プロデュース作品減少が響く 創通の通期決算、二桁の減収減益

ファイナンス決算

 アニメ企画・製作の創通の2017年8月期業績が伸び悩んだ。2017年10月6日に発表した連結決算は、売上高が195億6500万円の14.3%減少で5年ぶりに200億円を割った。
 また営業利益は30億2500万円(13.5%減)、経常利益は29億6800万円(15.2%減)、当期純利益は20億4200万円(10.6%減)だった。いずれも二桁減少と2010年代前半に見せた成長の勢いに陰りが見える。

 売上と利益の減少は、アニメ製作・企画が中心のメディア事業の影響が大きい。『機動戦士ガンダム 鉄血のオルフェンズ』第2章や『それいけ!アンパンマン』といった作品はあったもののプロデュース作品数が前期より減少したことが響いた。これがアニメ制作の受託収入、提供料収入の減少につながった。またキャラクター関連の大型プロモーションや広告案件も減少した。
 メディア事業の売上高は138億3500万円(20.3%減)、営業利益8億4400万円(28.7%減)である。

 ライツ事業の売上高は52億1200万円(0.1%減)で前期並み。営業利益は22億500万円(5.6%減)である。
 「ガンダム」シリーズのライセンス事業は、ほぼ計画通りとなった。ガンダムシリーズ以外では、新作の大きなヒット作はなかったが、過去作品の配信関連のライセンス収入の増加が支えた。
 全体売上高に占める割合は小さいが、イベント事業が成長している。2015年8月期の2億6700万円、16年の2億9700万円から、17年は4億8200万円まで拡大した。これまで運営してきた国内外のアニメ・キャラクターイベントのC3とソニー・ミュージックンタテインメントの子会社のSOZO が開催してきたAFA(Anime Festival Asia)を期中に統合した効果がでている。2017年は従来のシンガポール、香港、東京に加えて、タイ・バンコク、インドネシア・ジャカルタのイベントが加わった。2018年は16年に開催されたが17年は実現しなかった中国・北京のイベントも目指す。18年8月期のイベント売上高は8億円を見通している。

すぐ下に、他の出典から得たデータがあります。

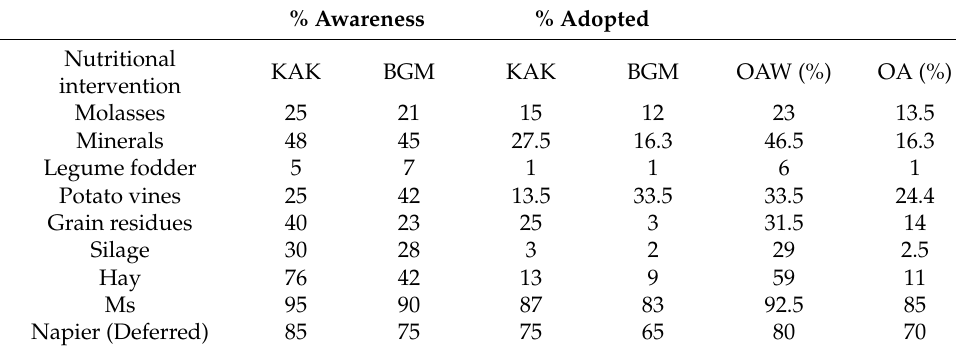
Table 3. Nutritional interventions practiced by farmers, Kakamega and Bungoma Counties, Kenya. %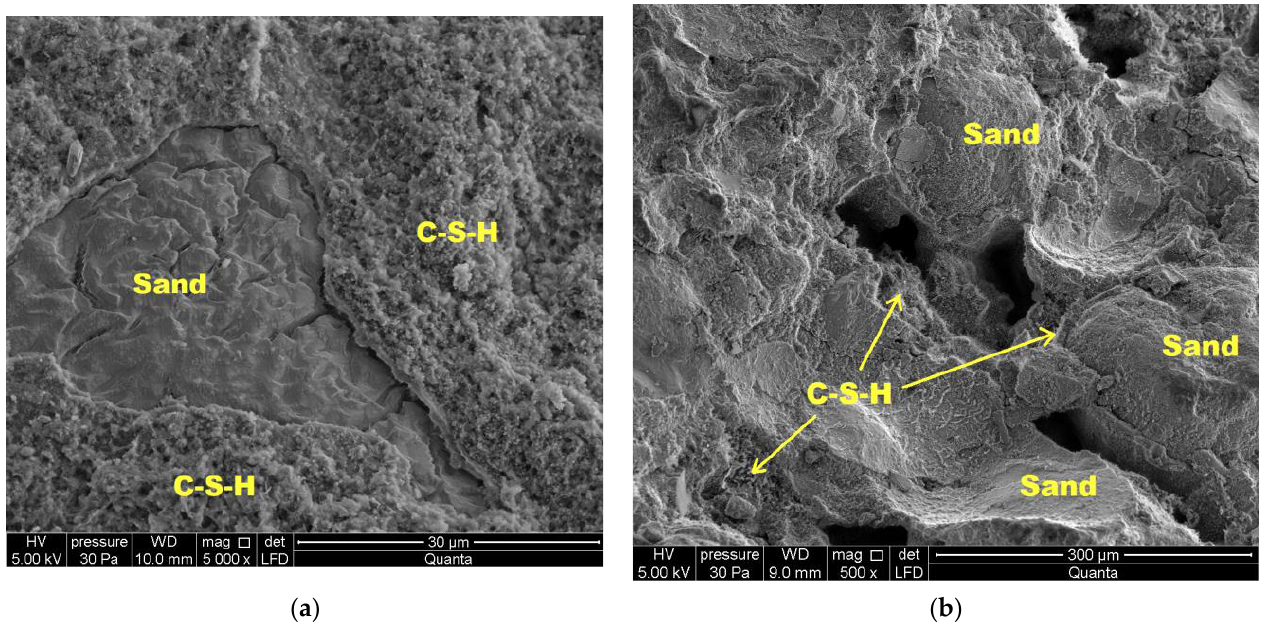
Figure 15. Microstructure of a BP30-W10 sample: ( a ) mag 5000 × ; ( b ) mag 500 ×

 来期は全体でも、増収増益を目指す。売上高は210億円、営業利益は31億2000万円、経常利益は31億3000万円、当期利益は21億円。売上高は再び200億円を超える見通しとしている。プロデュース作品が増加することを織り込んだ。ライツ事業でも主軸であるガンダムシリーズは国内が堅調に推移し、さらに海外での拡大を見込む。